PROLOGUE

38 3 3
                                    

PROLOGUE (440 WORDS)

Scorpius watched the stars spin around the circumference of the silver watch attached to his wrist, each movement corresponding with the clock ticking over his head. He hardly found the inner workings of the accessory intriguing. Instead, he believed time slowed when he concentrated on the metalwork, which caused his underwhelming seventeenth birthday to pass by at a slower rate. Though, secretly, Scorpius wondered why it would be such a bad thing. After all, the day had been no more exciting than any other. He'd struggled with such knowledge since he'd unwrapped his presents that morning.

His heartbreak resulted from his high hopes; his birthdays were typically underwhelming. They had been since he'd clambered onto the Hogwarts Express five years previous. He wondered why he'd expected his seventeenth to differ and why such a surprisingly peaceful day served the greatest torment. He predicted it was due to the gazes that had passed through him during the day, unaccompanied by the usual sneer or insult. His gift from society had been invisibility. It struggled to raise his spirits. As awful as it could be, the negative attention from other Hogwarts students confirmed, at the very least, that he was thought of by someone other than himself. The ignorance of his presence seemed like a sick punishment from the universe. Scorpius had longed for a day of peace since September. Unsurprisingly, it had been granted on the day he longed for someone else to pay him a second glance.

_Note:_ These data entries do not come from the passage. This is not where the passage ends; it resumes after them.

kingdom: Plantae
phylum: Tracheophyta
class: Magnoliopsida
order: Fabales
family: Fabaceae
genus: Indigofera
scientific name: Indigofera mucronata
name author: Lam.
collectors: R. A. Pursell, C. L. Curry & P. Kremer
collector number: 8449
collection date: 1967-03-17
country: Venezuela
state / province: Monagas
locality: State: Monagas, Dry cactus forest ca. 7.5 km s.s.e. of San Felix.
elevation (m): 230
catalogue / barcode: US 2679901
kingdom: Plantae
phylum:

Still, his father's gift lifted his spirits, and he thumbed over the attached letter in the quietest moments of the day. He was finding it difficult to wait to reencounter the man. In the meantime, such longing only further dampened his storming mind. Too, his clock revealed the late hour.

Scorpius closed his textbook and began shuffling his parchment slips into a pile. He shoved his belongings into his backpack and slung it over his shoulder. He stepped away from the warm, orange fire crackling in the grate and slipped his hand underneath the mahogany of the desk's tabletop. He took a moment to trace his finger over the carving in the wood; the lingering evidence that his late mother had passed through the same halls he occupied daily. His heart lightened, only slightly, at the familiar sensation. Too soon, his fingers fell away, and he took care of tucking in his chair. His shoes clicked on the wooden floorboards as he passed through the library; keen to return the emerald sheets he'd torn himself from that morning – at such a point, delighted that the day had almost ended.